For a final challenge, let's predict with monthly data, which will require several changes to the parameters:

n_features = 1  # Holidays aren't included in the monthly data set we created)
n_input_steps = 12 # Lookback window of 12 months
n_output_steps = 1 # Predict one month ahead
n_seasons = 12 # For the statistical model, use yearly periodicity (12 months)

Hints

  • The LSTM model does not perform well with the monthly dataset. More complex architectures such as stacked LSTMs or LSTM-CNN could be investigated.
  • The 1-Dimensional CNN architecture does much better using the following parameters (which should be optimized using hyperparameter tuning): filters=64 and kernel_size=12.
  • The exponential smoothing model performs better than the LSTM but worse than the CNN.
  • An ensemble of the CNN and exponential smooth models does even better than either model individually. In basic testing, using a weight of 2:1 CNN to ES provided good results. (In this case, the weights array would be set to [2, 0, 1]).
  • Note that you will see slightly different evaluation results when inspecting an ensembled model. The code to evaluate an ensemble of models uses the intersection of the test data used between model types. For instance, the TensorFlow model requires the first n_input_steps of test data to predict, while the statistical model predicts right away on the first test data point.

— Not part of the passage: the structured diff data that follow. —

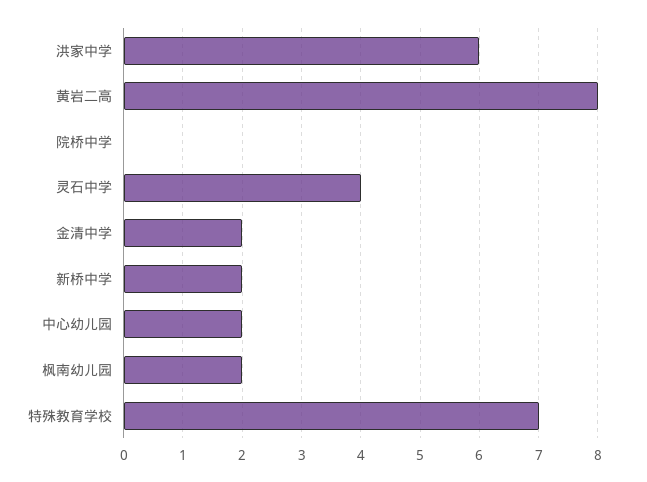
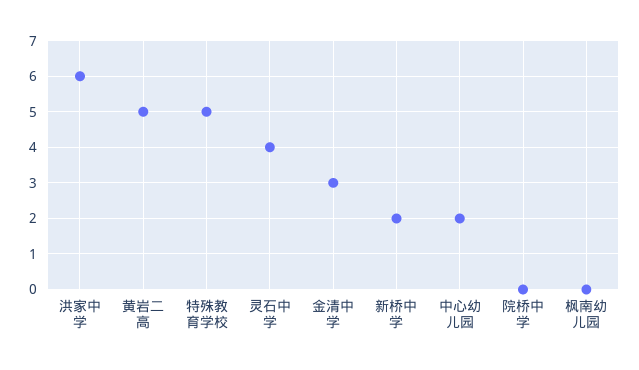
黄岩二高: 8 -> 5
金清中学: 2 -> 3
枫南幼儿园: 2 -> 0
特殊教育学校: 7 -> 5

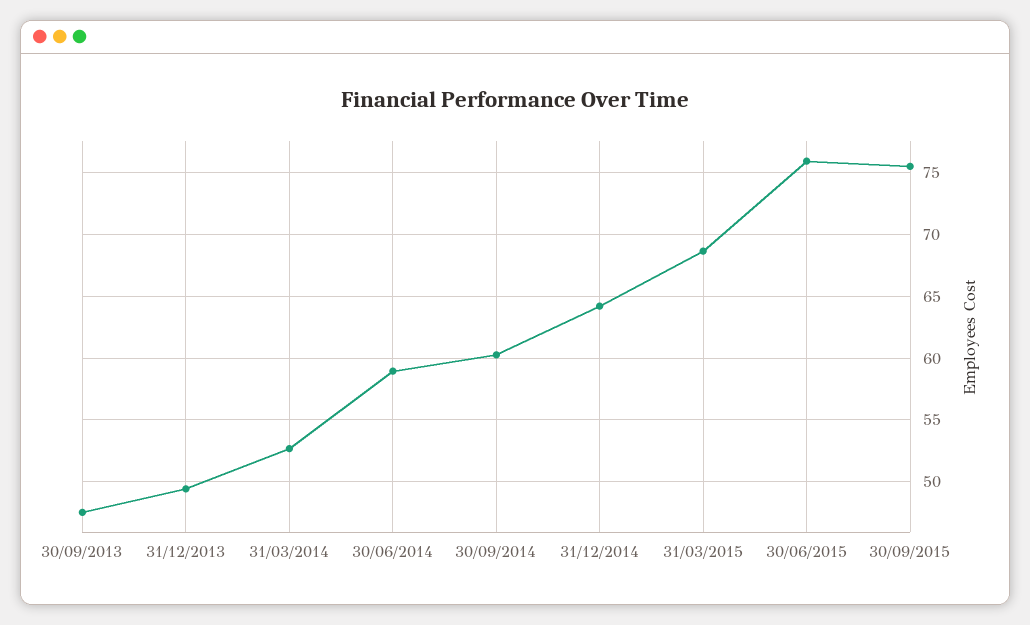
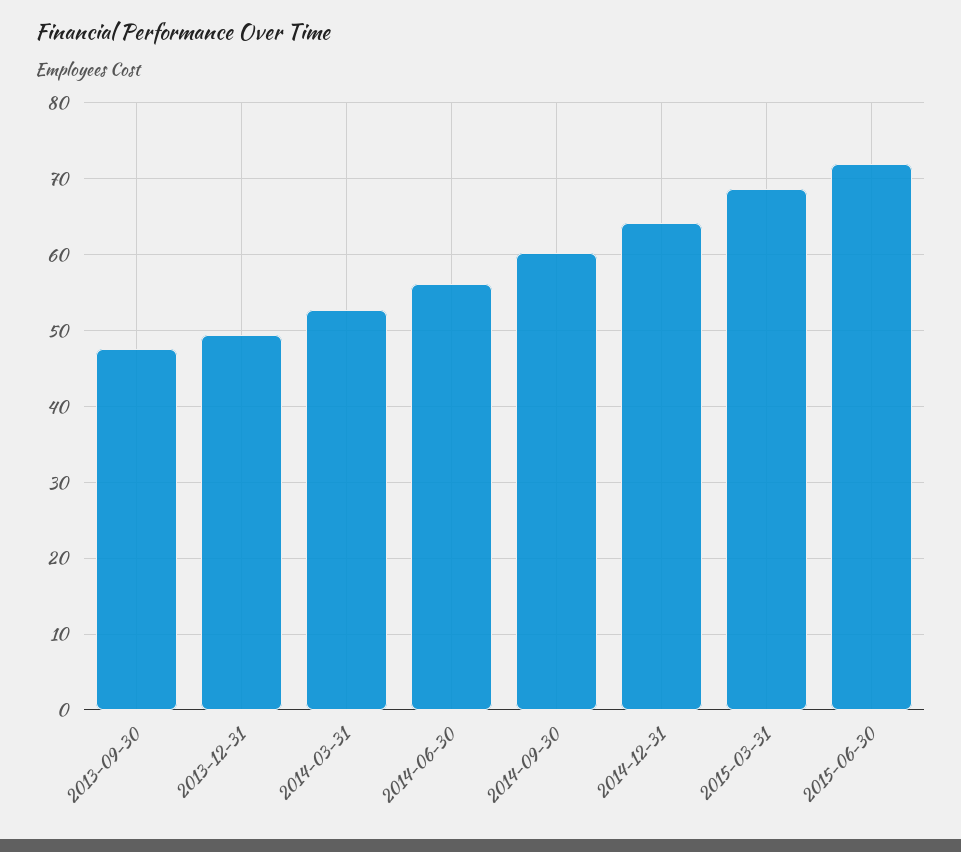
30/06/2014: 59 -> 56
30/06/2015: 76 -> 72
30/09/2015: 75.5 -> none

If you'd like to continue using this notebook, it is recommended that you turn it off when not in use. From the Notebooks UI in your Cloud Console, select the notebook and then select Stop:

57213ef2edad9257.png

If you'd like to delete all the resources you've created in this lab, simply Delete the notebook instance instead of stopping it.

Using the Navigation menu in your Cloud Console, browse to Storage and delete both buckets you created to store your model assets.